Mariana Arcaya is a social epidemiologist and urban planner whose research examines how geographic and social contexts affect health. She received her ScD from the Harvard School of Public Health where her dissertation explored spillover effects of foreclosure on neighbors’ health. She also holds a Master of City Planning from MIT. Mariana focuses her work on actionable urban planning challenges to inform policy- and community-level interventions that promote health and reduce health disparities. As a Yerby Fellow, Mariana will study two key areas of opportunity for planning to improve population health: 1) chronic disease risk reduction through housing, community, and economic development, and 2) resilience and recovery after natural disasters.
Hope Cummings is a post-doctorate research fellow at the Harvard School of Public Health and the Dana-Farber Cancer Institute. Hope’s primary research interest focuses on the role that media and technology play in shaping human behavior and development. Her past research has focused mainly on examining the effects that exposure to problematic media has on an individual’s cognitive, social, and physical well-being. As a fellow, she hopes to start her own empirical research program that examines the role that media play in damaging and improving public health, with a particular emphasis on cancer, and develop a theory of why the mass media has such powerful short-term and long-term effects on health behaviors. She also hopes to create media interventions that promote healthy attitudes and behaviors. Hope is currently being mentored under the supervision of Dr. K. Vish Viswanath.

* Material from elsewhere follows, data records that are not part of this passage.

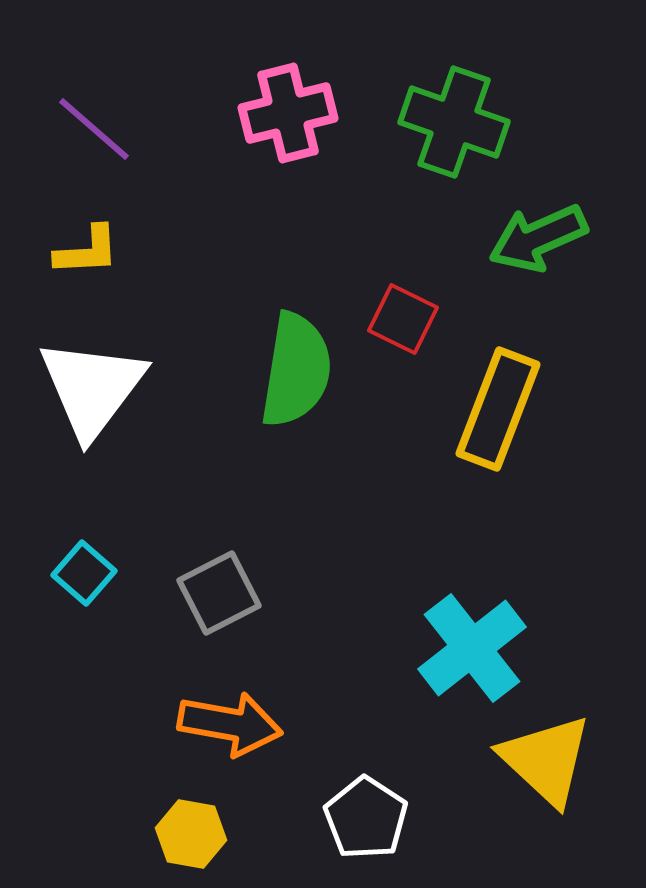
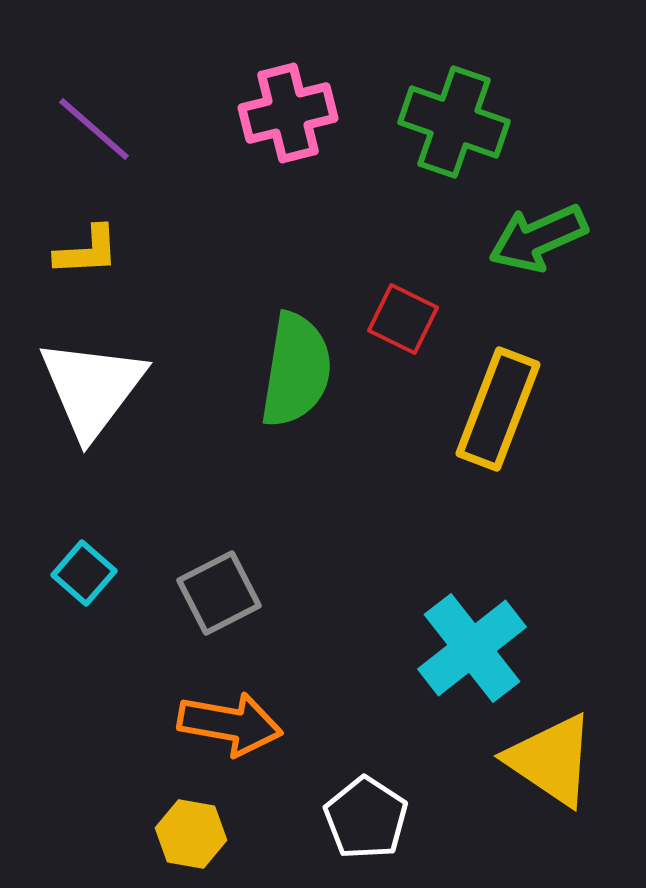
yellow triangle: moved 5 px right; rotated 9 degrees counterclockwise
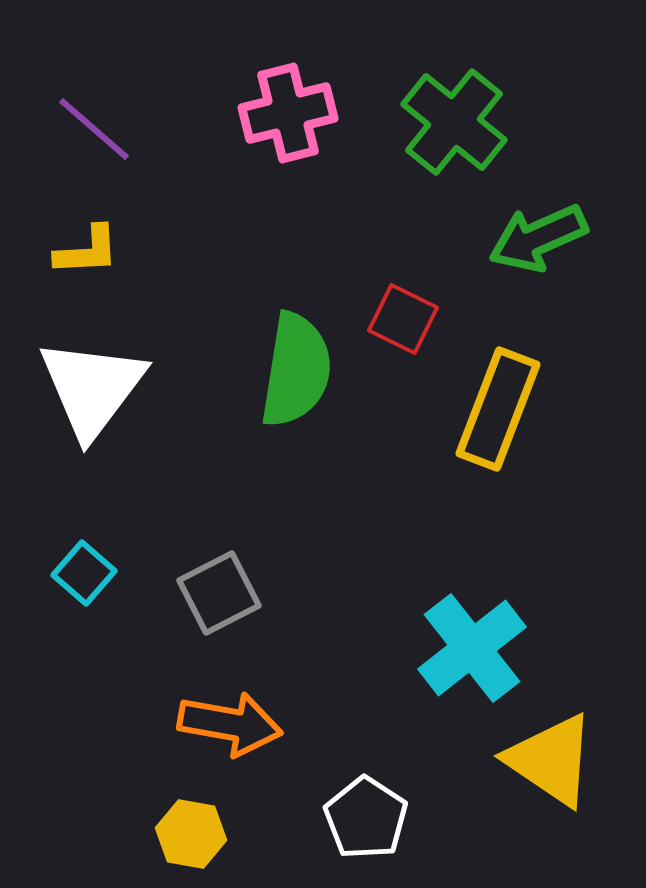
green cross: rotated 20 degrees clockwise
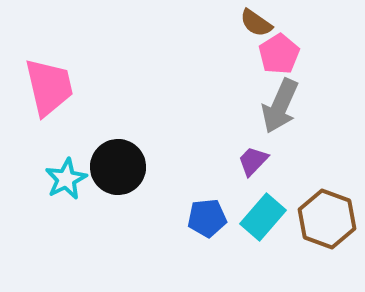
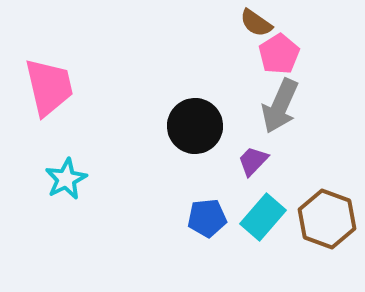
black circle: moved 77 px right, 41 px up
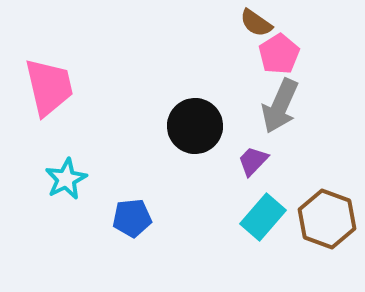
blue pentagon: moved 75 px left
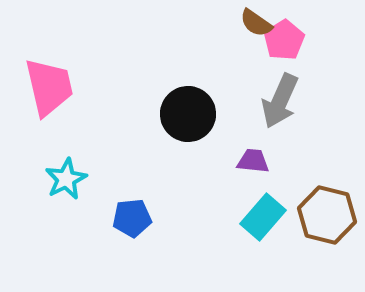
pink pentagon: moved 5 px right, 14 px up
gray arrow: moved 5 px up
black circle: moved 7 px left, 12 px up
purple trapezoid: rotated 52 degrees clockwise
brown hexagon: moved 4 px up; rotated 6 degrees counterclockwise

Gillian Franklin, MD, MPH, PhD is a Yerby Postdoctoral Research Fellow, in the Department of Environmental and Occupational Medicine and Epidemiology at the Harvard School of Public Health. Gillian is a trained dermatopathologist and public health professional whose research examines environmental exposures that may affect the skin and other organ systems via skin exposure. The focus of her Ph.D. dissertation work was on isocyanates in medical devices and consumer products, and the potential for residual isocyanates from these devices and products to be absorbed through the skin of neonates, leading to sensitization, thus possibly putting them at risk for developing childhood asthma in the future. As a Yerby Fellow, Gillian will study two significant aspects of arsenic-induced skin lesions: 1) an epidemiologic study assessing cumulative arsenic exposure in premalignant skin lesions in a Bangladeshi population who were chronically exposed to inorganic arsenic from natural deposits in their drinking water supplies, and 2) applications of toxicogenomic analysis of arsenic-induced skin lesions, assessing gene expression and DNA methylation. Her postdoctoral mentor is Dr. David Christiani.

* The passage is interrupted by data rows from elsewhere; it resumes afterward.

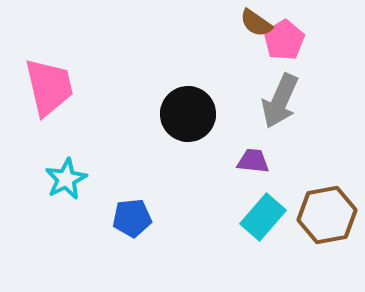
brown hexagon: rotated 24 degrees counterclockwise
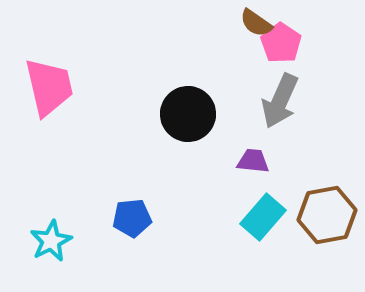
pink pentagon: moved 3 px left, 3 px down; rotated 6 degrees counterclockwise
cyan star: moved 15 px left, 62 px down
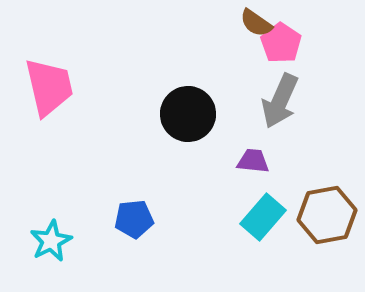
blue pentagon: moved 2 px right, 1 px down
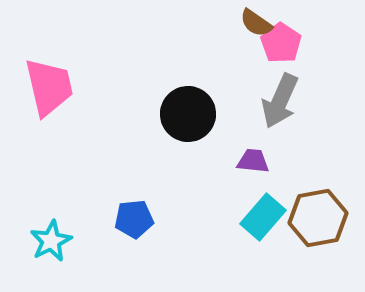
brown hexagon: moved 9 px left, 3 px down
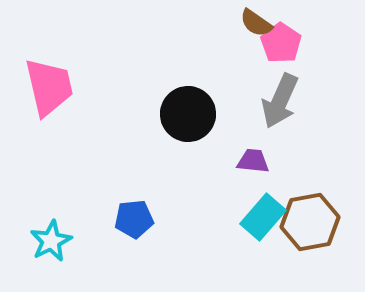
brown hexagon: moved 8 px left, 4 px down
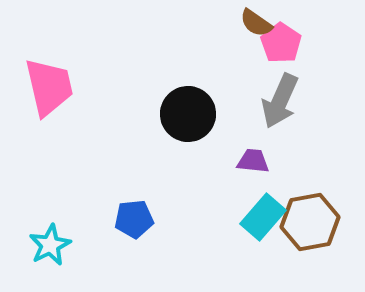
cyan star: moved 1 px left, 4 px down
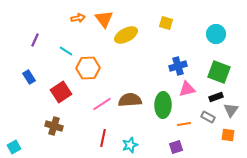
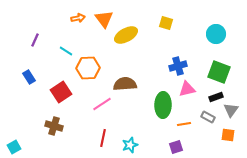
brown semicircle: moved 5 px left, 16 px up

David A. Hurtado, ScD. Yerby Postdoctoral Research Fellow at the Harvard School of Public Health Center for Work, Health and Well-being. My research examines how the work environment shapes the health and well-being of workers’, families and organizations. In particular, I evaluate how organizational policies and practices related to work-time arrangements (e.g. job flexibility, breaks) affect risk factors for chronic disease. In addition, I research the links between job informality and labor policies with health outcomes in Colombia, my home country. I hold a Doctorate in Social and Behavioral Sciences and a Master’s in Society, Human Development and Health, both degrees from the Harvard School of Public Health.
Pedro is a Yerby Postdoctoral Research fellow, in the Genetics and Complex Diseases Department at the Harvard School of Public Health. Working under the supervision of James Mitchell, he studies the interaction between the host nutritional status and the immunopathology of cerebral malaria. Malaria is one of the most prevalent diseases worldwide. There are approximately 300-500 million cases of malaria, which result in around 1 million deaths a year. The nutritional status of the patient has long been suspected to play a major role in disease outcome in malaria, but the effects of specific nutrient deficiencies remain controversial and poorly characterized. Using an experimental model of severe malaria Pedro aims to define host nutritional and genetic factors modulating disease outcome.
Fred Tabung is a Yerby Postdoctoral Research Fellow in the department of Nutrition under the primary mentorship of Dr. Edward Giovannucci. Fred’s main research interest is the interaction between dietary and genetic factors, and the role of inflammation; in cancer prevention and control, especially cancers of the prostate, colorectum and breast. His previous research focused on the role of the inflammatory potential of diet (assessed using a novel dietary inflammatory index) in the prevention of breast and colorectal cancers. Working under the co-mentorship of Dr. Lorelei Mucci in the department of Epidemiology, Fred is examining the role of diet, other lifestyle and genetic factors on lethal prostate cancer and on inflammation in the prostate. Fred holds an M.S.P.H. and Ph.D. degrees in Epidemiology from the University of South Carolina.